Molecular Diagnosis and Proteomics

• Molecular methods: Essential adjunctive diagnostic tools.

• Anatomic pathologists: Traditionally use pattern recognition for tumors.

• Microbiologists: Rely on cultures to identify pathogens.

• Molecular diagnosis: Identifies the molecular signature of neoplasms and microorganisms.

• Each organism or tumor has a unique genetic signature.

• Involves sequencing DNA/RNA with a known nucleic acid probe.

• PCR (Polymerase Chain Reaction): Amplifies gene sequences for detection.

• Fluorescent probes added to detect the presence of specific primers.

• Differentiates tumors that appear identical under a microscope based on their DNA profiles.

• Pharmacogenomics: Predicts drug responses based on a patient’s genetic makeup for proper dosing.

• Detects specific gene sequences or genetic defects for targeted care.

• Pathologists utilize molecular methods for diagnosing inherited disorders, cardiovascular diseases, and immunoglobulin abnormalities.

• DNA profiling: Standard in criminal investigations and law enforcement.

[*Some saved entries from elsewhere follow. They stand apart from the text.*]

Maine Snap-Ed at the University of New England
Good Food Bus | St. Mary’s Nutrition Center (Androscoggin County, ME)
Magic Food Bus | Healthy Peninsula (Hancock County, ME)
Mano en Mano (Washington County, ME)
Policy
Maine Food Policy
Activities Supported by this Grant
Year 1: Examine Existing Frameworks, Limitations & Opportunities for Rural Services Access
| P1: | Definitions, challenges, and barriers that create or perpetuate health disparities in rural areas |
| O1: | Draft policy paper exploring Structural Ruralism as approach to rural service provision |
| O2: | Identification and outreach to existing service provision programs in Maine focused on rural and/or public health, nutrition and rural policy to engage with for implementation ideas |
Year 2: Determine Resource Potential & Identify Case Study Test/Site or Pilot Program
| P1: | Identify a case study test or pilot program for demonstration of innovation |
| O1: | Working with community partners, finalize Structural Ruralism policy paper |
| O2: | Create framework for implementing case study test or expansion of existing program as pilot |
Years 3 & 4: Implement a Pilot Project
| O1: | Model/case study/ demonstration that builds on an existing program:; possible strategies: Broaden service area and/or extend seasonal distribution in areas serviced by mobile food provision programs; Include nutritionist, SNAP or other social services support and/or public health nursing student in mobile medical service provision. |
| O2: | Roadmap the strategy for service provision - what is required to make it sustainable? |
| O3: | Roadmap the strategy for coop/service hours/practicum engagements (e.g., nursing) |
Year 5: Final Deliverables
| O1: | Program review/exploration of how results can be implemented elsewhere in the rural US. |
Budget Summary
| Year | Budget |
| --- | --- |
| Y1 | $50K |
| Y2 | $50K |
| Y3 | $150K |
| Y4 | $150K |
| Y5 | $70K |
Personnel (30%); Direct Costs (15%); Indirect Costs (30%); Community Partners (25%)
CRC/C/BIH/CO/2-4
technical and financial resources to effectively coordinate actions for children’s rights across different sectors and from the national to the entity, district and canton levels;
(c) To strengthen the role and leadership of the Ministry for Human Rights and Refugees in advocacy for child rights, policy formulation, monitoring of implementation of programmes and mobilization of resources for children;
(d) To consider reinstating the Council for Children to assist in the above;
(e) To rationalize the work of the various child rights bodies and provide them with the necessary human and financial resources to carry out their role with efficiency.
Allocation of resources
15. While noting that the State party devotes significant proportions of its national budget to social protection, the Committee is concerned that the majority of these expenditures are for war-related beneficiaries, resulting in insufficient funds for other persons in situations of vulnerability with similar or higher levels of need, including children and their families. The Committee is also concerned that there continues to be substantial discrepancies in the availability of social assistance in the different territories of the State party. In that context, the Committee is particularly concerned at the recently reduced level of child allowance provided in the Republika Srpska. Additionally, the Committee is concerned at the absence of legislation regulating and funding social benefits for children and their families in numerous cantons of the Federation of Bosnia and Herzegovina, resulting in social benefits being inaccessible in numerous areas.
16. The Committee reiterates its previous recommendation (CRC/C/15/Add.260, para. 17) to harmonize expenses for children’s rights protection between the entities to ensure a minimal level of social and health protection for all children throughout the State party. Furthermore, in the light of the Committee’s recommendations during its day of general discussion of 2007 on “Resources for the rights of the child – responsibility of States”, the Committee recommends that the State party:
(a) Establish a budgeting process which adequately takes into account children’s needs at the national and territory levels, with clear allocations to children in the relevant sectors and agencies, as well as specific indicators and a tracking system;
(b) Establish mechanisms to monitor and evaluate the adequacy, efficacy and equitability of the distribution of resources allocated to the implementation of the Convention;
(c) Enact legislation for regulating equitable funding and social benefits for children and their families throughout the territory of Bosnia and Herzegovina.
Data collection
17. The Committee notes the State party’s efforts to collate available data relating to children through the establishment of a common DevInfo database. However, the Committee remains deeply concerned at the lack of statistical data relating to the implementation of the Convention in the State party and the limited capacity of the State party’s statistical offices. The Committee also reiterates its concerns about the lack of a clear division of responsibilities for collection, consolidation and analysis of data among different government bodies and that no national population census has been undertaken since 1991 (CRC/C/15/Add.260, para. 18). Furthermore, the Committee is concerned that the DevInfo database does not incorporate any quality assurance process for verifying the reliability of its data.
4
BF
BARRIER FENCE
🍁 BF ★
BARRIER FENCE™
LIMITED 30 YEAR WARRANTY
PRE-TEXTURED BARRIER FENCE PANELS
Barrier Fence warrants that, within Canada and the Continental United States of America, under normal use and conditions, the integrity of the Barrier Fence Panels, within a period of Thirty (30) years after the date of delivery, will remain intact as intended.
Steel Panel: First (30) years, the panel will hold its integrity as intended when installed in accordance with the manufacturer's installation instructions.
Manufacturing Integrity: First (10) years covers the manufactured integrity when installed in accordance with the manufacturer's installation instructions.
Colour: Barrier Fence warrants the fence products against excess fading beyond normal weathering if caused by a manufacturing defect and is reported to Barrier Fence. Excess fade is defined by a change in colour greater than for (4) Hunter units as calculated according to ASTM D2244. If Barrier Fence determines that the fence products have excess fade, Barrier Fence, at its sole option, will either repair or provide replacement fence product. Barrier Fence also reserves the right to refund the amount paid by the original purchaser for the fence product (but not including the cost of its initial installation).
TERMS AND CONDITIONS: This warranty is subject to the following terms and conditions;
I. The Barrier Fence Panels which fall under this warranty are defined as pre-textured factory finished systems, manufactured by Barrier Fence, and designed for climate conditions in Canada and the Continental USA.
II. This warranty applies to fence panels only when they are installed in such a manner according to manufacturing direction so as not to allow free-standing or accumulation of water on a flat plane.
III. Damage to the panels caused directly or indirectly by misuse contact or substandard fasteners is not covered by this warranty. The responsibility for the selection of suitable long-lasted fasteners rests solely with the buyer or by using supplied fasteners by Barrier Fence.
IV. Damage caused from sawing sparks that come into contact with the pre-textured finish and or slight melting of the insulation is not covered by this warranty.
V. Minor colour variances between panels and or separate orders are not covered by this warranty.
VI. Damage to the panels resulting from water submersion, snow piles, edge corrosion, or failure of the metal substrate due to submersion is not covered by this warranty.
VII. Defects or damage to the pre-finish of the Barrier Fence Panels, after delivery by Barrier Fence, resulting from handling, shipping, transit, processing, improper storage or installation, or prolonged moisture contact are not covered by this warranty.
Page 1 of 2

Public Health Laboratories

• Public Health Laboratories: Established by governments to control communicable diseases.

• Microbiologic Tests: Perform tests like blood tests for syphilis and rabies, and viral cultures and PCR to identify epidemics.

• Water Testing: Important aspect of community health.

• State Health Laboratories: Serve as a reference laboratory and link with the National Communicable Disease Laboratory in Atlanta, Georgia.

• Reporting: Highly contagious diseases must be reported to state authorities.